De NVWA voert ook onderzoek uit naar polyfosfaten en staphylococcen – enterotoxinen. Voor deze onderzoeken was nog geen tarief opgenomen in bijlage II. Deze wijziging zorgt voor opname van deze laboratoriumonderzoeken met bijbehorende tarieven.

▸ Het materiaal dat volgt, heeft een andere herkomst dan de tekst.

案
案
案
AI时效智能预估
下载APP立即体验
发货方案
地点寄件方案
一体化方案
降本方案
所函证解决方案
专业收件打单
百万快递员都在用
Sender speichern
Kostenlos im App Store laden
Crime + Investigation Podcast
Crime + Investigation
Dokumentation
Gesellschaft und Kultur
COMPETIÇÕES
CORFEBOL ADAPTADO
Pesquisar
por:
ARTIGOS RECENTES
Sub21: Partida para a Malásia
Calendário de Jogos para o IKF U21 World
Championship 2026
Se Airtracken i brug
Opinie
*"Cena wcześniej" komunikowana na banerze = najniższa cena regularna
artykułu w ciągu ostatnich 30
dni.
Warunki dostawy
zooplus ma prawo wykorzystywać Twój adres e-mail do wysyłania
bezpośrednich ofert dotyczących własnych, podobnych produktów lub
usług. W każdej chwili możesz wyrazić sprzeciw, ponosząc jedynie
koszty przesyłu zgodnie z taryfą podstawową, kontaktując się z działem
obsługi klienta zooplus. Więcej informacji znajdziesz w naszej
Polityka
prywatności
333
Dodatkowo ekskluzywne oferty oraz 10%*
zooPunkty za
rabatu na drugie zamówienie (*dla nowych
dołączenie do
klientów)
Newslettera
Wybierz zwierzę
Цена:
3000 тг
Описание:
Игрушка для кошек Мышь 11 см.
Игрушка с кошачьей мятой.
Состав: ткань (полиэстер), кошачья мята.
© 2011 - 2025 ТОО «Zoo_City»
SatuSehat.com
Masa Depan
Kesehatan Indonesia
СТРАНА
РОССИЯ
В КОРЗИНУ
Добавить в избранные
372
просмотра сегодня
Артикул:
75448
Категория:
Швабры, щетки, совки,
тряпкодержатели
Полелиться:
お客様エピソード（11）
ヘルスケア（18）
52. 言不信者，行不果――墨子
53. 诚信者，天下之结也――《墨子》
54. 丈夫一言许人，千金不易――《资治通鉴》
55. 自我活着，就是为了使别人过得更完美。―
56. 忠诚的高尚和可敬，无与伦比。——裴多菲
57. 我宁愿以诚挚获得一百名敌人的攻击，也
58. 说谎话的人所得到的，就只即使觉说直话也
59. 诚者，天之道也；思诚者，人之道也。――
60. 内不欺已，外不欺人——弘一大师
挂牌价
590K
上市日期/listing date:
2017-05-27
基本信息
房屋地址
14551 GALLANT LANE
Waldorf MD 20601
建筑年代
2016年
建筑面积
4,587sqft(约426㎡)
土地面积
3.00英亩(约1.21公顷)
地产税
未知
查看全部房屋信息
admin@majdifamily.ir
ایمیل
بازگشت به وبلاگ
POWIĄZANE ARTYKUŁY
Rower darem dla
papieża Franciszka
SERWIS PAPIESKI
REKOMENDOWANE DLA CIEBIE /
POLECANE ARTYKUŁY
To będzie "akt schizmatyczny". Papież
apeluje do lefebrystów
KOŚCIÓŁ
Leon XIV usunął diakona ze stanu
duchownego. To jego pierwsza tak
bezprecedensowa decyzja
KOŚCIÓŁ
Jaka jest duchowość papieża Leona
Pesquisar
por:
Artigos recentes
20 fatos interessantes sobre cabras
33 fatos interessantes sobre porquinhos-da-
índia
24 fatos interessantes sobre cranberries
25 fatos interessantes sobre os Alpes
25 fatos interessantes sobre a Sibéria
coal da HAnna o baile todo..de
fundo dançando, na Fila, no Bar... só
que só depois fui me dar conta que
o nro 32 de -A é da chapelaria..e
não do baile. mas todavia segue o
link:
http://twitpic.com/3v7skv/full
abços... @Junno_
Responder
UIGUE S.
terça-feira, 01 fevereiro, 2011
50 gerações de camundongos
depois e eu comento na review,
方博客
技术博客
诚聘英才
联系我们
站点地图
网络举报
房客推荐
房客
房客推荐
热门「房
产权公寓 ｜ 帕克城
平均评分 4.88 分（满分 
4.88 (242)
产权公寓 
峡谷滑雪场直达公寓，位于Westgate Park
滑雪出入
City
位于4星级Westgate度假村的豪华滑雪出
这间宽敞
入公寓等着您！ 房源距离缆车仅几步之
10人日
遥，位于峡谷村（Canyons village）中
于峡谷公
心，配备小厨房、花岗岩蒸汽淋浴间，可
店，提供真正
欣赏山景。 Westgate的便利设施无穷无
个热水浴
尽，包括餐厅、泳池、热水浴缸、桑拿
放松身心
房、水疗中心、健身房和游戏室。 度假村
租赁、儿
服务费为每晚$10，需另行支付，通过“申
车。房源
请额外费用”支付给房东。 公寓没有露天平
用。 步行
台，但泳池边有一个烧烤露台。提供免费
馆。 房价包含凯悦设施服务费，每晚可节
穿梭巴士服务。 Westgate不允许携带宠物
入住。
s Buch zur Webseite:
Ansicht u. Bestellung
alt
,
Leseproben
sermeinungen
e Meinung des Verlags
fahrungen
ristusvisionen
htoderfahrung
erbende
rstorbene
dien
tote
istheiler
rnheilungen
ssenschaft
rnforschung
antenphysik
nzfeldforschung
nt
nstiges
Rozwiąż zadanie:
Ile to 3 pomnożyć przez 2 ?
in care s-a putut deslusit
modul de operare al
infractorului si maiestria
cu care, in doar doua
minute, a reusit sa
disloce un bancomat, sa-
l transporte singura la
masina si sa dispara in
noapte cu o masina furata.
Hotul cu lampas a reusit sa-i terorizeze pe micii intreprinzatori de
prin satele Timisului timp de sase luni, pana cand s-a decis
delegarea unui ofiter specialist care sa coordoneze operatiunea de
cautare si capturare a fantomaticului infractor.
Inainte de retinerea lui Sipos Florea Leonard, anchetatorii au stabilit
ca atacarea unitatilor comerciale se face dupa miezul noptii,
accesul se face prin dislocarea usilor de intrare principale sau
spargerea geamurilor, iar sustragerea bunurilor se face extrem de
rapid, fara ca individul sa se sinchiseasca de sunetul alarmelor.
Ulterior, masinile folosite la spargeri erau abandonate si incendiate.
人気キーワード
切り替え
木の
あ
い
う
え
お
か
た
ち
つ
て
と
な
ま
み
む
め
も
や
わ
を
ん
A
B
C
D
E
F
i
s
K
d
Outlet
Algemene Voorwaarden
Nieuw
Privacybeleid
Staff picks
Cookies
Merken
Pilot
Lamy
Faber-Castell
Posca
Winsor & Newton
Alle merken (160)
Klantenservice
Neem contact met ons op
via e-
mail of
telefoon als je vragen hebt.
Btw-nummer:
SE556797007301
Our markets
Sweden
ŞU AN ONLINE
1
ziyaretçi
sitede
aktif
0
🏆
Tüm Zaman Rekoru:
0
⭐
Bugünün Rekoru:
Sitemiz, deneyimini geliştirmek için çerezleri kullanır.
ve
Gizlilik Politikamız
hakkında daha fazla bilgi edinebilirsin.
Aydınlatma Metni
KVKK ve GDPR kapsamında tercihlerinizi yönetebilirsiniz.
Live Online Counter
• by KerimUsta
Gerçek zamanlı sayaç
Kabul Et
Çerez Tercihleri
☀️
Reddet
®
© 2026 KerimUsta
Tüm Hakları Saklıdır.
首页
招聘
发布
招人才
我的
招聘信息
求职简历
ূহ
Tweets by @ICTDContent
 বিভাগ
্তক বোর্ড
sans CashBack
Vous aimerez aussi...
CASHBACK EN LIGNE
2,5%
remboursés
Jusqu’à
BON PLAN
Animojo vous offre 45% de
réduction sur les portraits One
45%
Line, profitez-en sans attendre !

De Minister van Volksgezondheid, Welzijn en Sport, E.J. Kuipers


X Noot
1

Verordening (EU) 2017/625 van het Europees Parlement en de Raad van 15 maart 2017 betreffende officiële controles en andere officiële activiteiten die worden uitgevoerd om de toepassing van de levensmiddelen- en diervoederwetgeving en van de voorschriften inzake diergezondheid, dierenwelzijn, plantgezondheid en gewasbeschermingsmiddelen te waarborgen, tot wijziging van de Verordeningen (EG) nr. 999/2001, (EG) nr. 396/2005, (EG) nr. 1069/2009, (EG) nr. 1107/2009, (EU) nr. 1151/2012, (EU) nr. 652/2014, (EU) 2016/429 en (EU) 2016/2031 van het Europees Parlement en de Raad, de Verordeningen (EG) nr. 1/2005 en (EG) nr. 1099/2009 van de Raad en de Richtlijnen 98/58/EG, 1999/74/EG, 2007/43/EG, 2008/119/EG en 2008/120/EG van de Raad, en tot intrekking van de Verordeningen (EG) nr. 854/2004 en (EG) nr. 882/2004 van het Europees Parlement en de Raad, de Richtlijnen 89/608/EEG, 89/662/EEG, 90/425/EEG, 91/496/EEG, 96/23/EG, 96/93/EG en 97/78/EG van de Raad en Besluit 92/438/EEG van de Raad (verordening officiële controles) (PbEU 2017, L 95).

X Noot
2

Aan het ROW nemen vertegenwoordigers deel van ondernemers (industrie en handel), van consumenten, van ministeries (met name van Volksgezondheid, Welzijn en Sport, en van Landbouw, Natuur en Voedselkwaliteit), en van de Nederlandse Voedsel- en Warenautoriteit.

X Noot
3

Gedelegeerde Verordening (EU) 2019/2074 van de Commissie van 23 september 2019 tot aanvulling van Verordening (EU) 2017/625 van het Europees Parlement en de Raad wat betreft voorschriften voor specifieke officiële controles op zendingen van bepaalde dieren en goederen die afkomstig zijn van en, nadat een derde land de binnenkomst ervan heeft geweigerd, terugkeren naar de Unie (PbEU 2019, L 316).

X Noot
4

Gedelegeerde Verordening (EU) 2019/2124 van de Commissie van 10 oktober 2019 tot aanvulling van Verordening (EU) 2017/625 van het Europees Parlement en de Raad wat betreft voorschriften voor officiële controles van zendingen van dieren en goederen bij doorvoer, overlading en verder vervoer door de Unie, tot wijziging van de Verordeningen (EG) nr. 798/2008, (EG) nr. 1251/2008, (EG) nr. 119/2009, (EU) nr. 206/2010, (EU) nr. 605/2010, (EU) nr. 142/2011 en (EU) nr. 28/2012 van de Commissie, Uitvoeringsverordening (EU) 2016/759 van de Commissie, en Beschikking 2007/777/EG van de Commissie (PbEU 2019, L 321).

X Noot
5

Uitvoeringsverordening (EU) 2019/1793 van de Commissie van 22 oktober 2019 betreffende de tijdelijke verhoging van de officiële controles en noodmaatregelen met betrekking tot de binnenkomst in de Unie van bepaalde goederen uit bepaalde derde landen tot uitvoering van de Verordeningen (EU) 2017/625 en (EG) nr. 178/2002 van het Europees Parlement en de Raad, en tot intrekking van de Verordeningen (EG) nr. 669/2009, (EU) nr. 884/2014, (EU) 2015/175, (EU) 2017/186 en (EU) 2018/1660 van de Commissie (PbEU 2019, L 277).